Exercise aim: Write again exactly the lines in the listing below, starting at the line with "<74,165,86,176> (left, top, right, bottom; pixels)" and ending at the line with "(x=117, y=231) px", both included. Pictures are not copied.

*** Input for this task Section Begins ***

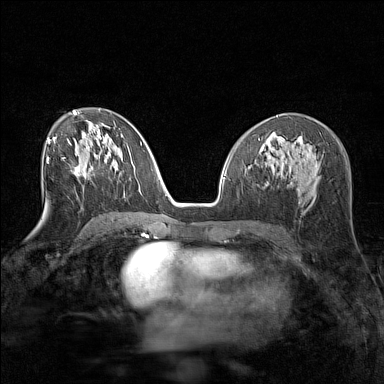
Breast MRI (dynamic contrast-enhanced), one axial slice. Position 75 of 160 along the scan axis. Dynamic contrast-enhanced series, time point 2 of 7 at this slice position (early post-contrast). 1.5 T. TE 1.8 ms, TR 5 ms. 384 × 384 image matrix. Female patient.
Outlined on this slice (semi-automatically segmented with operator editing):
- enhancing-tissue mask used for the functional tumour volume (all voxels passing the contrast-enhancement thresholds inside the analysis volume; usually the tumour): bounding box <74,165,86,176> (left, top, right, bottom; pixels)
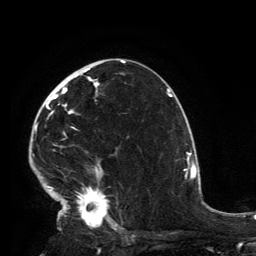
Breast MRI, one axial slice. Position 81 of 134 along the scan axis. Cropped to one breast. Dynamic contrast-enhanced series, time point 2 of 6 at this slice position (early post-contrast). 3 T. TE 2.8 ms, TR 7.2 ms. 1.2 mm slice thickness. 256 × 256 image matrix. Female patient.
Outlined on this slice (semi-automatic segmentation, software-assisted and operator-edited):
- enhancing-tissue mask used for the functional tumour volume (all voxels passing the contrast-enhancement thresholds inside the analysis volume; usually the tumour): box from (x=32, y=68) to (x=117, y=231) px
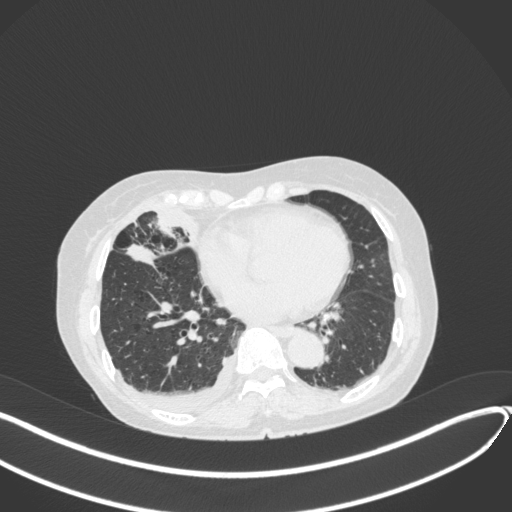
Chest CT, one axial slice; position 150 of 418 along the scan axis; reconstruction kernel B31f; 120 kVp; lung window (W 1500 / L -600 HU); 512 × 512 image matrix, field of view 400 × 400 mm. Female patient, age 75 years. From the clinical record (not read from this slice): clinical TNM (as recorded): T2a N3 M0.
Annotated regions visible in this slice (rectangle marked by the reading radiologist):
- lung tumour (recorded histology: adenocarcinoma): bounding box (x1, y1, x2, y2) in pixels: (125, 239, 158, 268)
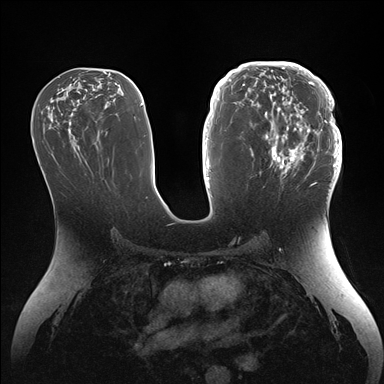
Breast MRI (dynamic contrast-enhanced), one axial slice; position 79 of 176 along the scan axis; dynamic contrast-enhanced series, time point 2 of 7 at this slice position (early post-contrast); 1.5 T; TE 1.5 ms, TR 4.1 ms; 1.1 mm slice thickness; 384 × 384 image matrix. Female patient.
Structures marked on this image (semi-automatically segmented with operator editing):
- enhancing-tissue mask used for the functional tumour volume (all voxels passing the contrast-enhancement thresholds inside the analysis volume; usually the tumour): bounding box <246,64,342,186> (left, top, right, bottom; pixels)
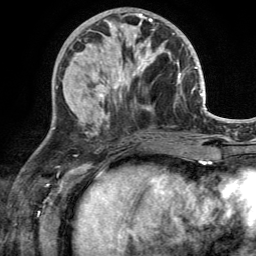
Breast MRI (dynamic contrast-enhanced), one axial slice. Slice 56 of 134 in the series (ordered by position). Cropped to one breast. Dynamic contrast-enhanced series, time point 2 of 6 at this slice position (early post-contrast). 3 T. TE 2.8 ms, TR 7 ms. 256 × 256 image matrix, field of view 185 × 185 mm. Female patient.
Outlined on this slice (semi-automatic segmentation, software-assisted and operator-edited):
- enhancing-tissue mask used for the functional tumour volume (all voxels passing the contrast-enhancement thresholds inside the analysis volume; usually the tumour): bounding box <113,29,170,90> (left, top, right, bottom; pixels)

*** Input for this task Section Ends ***

Reply to the exercise:
- enhancing-tissue mask used for the functional tumour volume (all voxels passing the contrast-enhancement thresholds inside the analysis volume; usually the tumour): bounding box <74,165,86,176> (left, top, right, bottom; pixels)
Breast MRI, one axial slice. Position 81 of 134 along the scan axis. Cropped to one breast. Dynamic contrast-enhanced series, time point 2 of 6 at this slice position (early post-contrast). 3 T. TE 2.8 ms, TR 7.2 ms. 1.2 mm slice thickness. 256 × 256 image matrix. Female patient.
Outlined on this slice (semi-automatic segmentation, software-assisted and operator-edited):
- enhancing-tissue mask used for the functional tumour volume (all voxels passing the contrast-enhancement thresholds inside the analysis volume; usually the tumour): box from (x=32, y=68) to (x=117, y=231) px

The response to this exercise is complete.